5 But if anyone has caused grief, he has not grieved me, but all of you to some extent—not to be too severe. 6 This punishment which was inflicted by the majority is sufficient for such a man,
The person referenced here is the person who assaulted Paul’s character, whom Paul dealt with in the letter written between 1 and 2 Corinthians (2 Co 2:3). It had been at least two years since Paul wrote 1 Corinthians.
But if [assumed true] anyone has caused grief,
The person who “caused grief” to the church and to Paul was a Christian. This is clear from the following verses.
he has not grieved me, but all of you to some extent—not to be too severe.

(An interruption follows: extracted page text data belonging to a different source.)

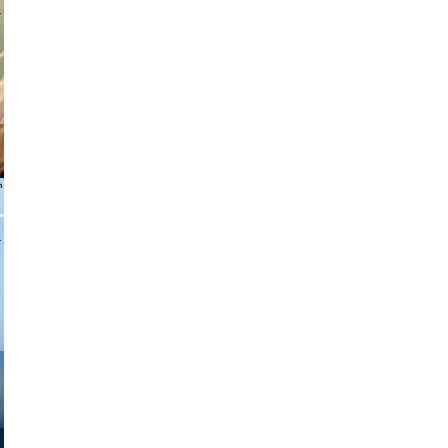
tian duda
 freitag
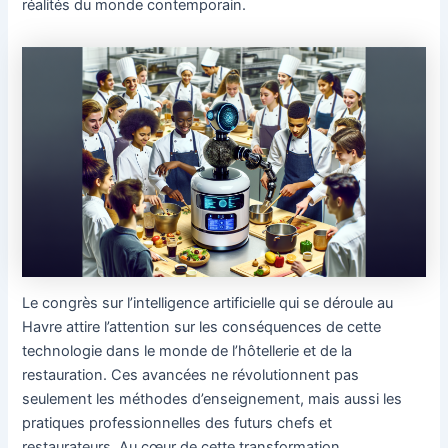
réalités du monde contemporain.
Le congrès sur l’intelligence artificielle qui se déroule au
Havre attire l’attention sur les conséquences de cette
technologie dans le monde de l’hôtellerie et de la
restauration. Ces avancées ne révolutionnent pas
seulement les méthodes d’enseignement, mais aussi les
pratiques professionnelles des futurs chefs et
restaurateurs. Au cœur de cette transformation,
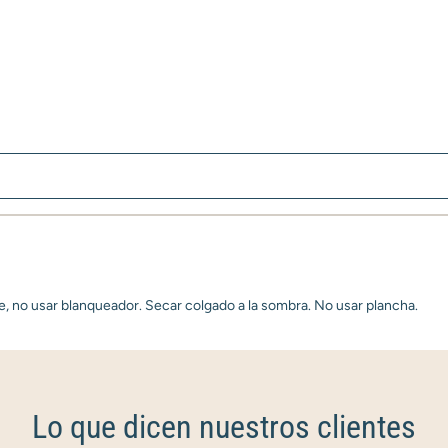
e, no usar blanqueador. Secar colgado a la sombra. No usar plancha.
Lo que dicen nuestros clientes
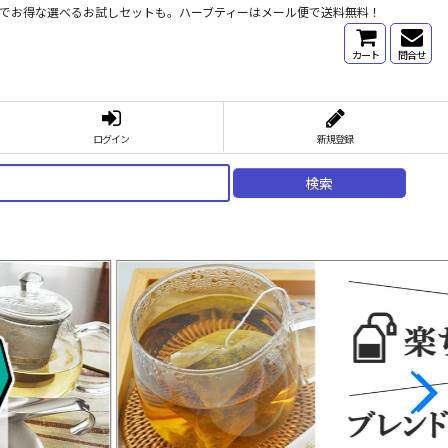
心でお得な選べるお試しセットも。ハーブティーはメール便で送料無料！
カート
問合せ
ログイン
新規登録
検索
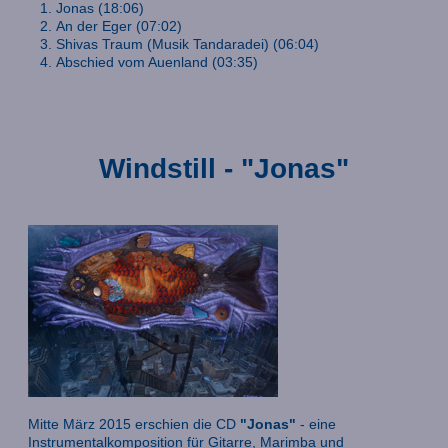
Jonas (18:06)
An der Eger (07:02)
Shivas Traum (Musik Tandaradei) (06:04)
Abschied vom Auenland (03:35)
Windstill - "Jonas"
Mitte März 2015 erschien die CD
"Jonas"
- eine
Instrumentalkomposition für Gitarre, Marimba und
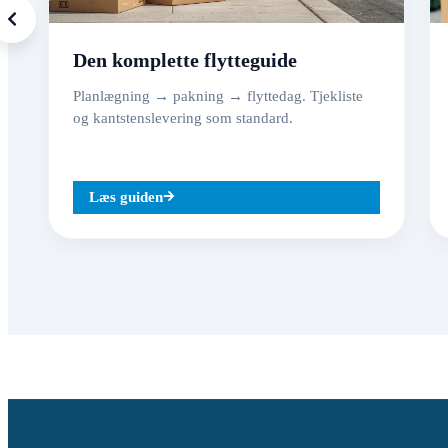
Den komplette flytteguide
Planlægning → pakning → flyttedag. Tjekliste
og kantstenslevering som standard.
Læs guiden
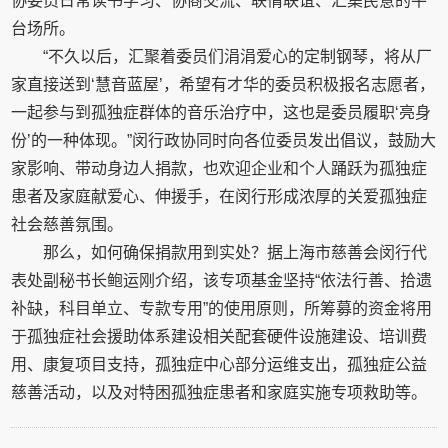
协委员日常读书学习、协商交流、联情联谊、汇集民意的平
台场所。
“不久以后，汇聚着委员们涓涓爱心的定制钢琴，将从厂
家直接送到‘慧音蓝屋’，希望有才华的委员积极报名志愿者，
一起参与到孤独症群体的音乐治疗中，这也是委员履职‘亮身
份’的一种体现。”闵行政协同时向各位委员发出倡议，鼓励大
家影响、带动身边人捐款，也欢迎企业和个人踊跃为孤独症
患者及家庭献爱心、伸援手，在闵行形成浓厚的关爱孤独症
社会慈善氛围。
那么，如何确保捐款用到实处？据上海市慈善会闵行代
表处副秘书长鲍运刚介绍，该专项基金坚持“依法行善、拾遗
补缺，科目单立、专款专用”的使用原则，所筹募的资金将用
于孤独症社会援助体系建设相关配套硬件设施建设、培训费
用、康复项目支持，孤独症中心部分运维支出，孤独症公益
慈善活动，以及对特困孤独症患者和家庭实施专项救助等。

Paul’s primary issue was not the matter that caused him pain but the grief that it caused in the Corinthian church. The apostle himself was not in the business of personal vindication or retribution. Every Christian leader experiences opposition to what he does. Also, every church undergoes problems because there are carnal Christians who will oppose its ministry.
The local body of Christ’s role is to execute church government in cases of discipline; it is an issue of order in the body of Christ.
This punishment [censure] which was inflicted by the majority is sufficient [emphatic] for such a man,
The Corinthian church’s previous discipline was enough for this man. Paul learned this from Titus, who had reported to Paul about the state of the Corinthian church. Most of the church carried this correction to the individual, but not everyone agreed with the decision. Some evidently wanted to punish this man, which is unbiblical. It is possible to carry discipline too far. It is imperative to exercise mercy toward others (Eph 4:32; Co 3:13). One of the greatest exercises of love is forgiveness.
The point of church discipline is not to punish an offender but to restore him to fellowship.
The goal of discipline is to heal, not to punish. The purpose of church discipline is not to recount the person’s wrong or unduly parade his transgressions before the congregation. It should never be vindictive. Retribution is not a biblical way to handle problem people in the congregation. The goal is to bring them back into fellowship with God and the local church (Mt 18:18-20).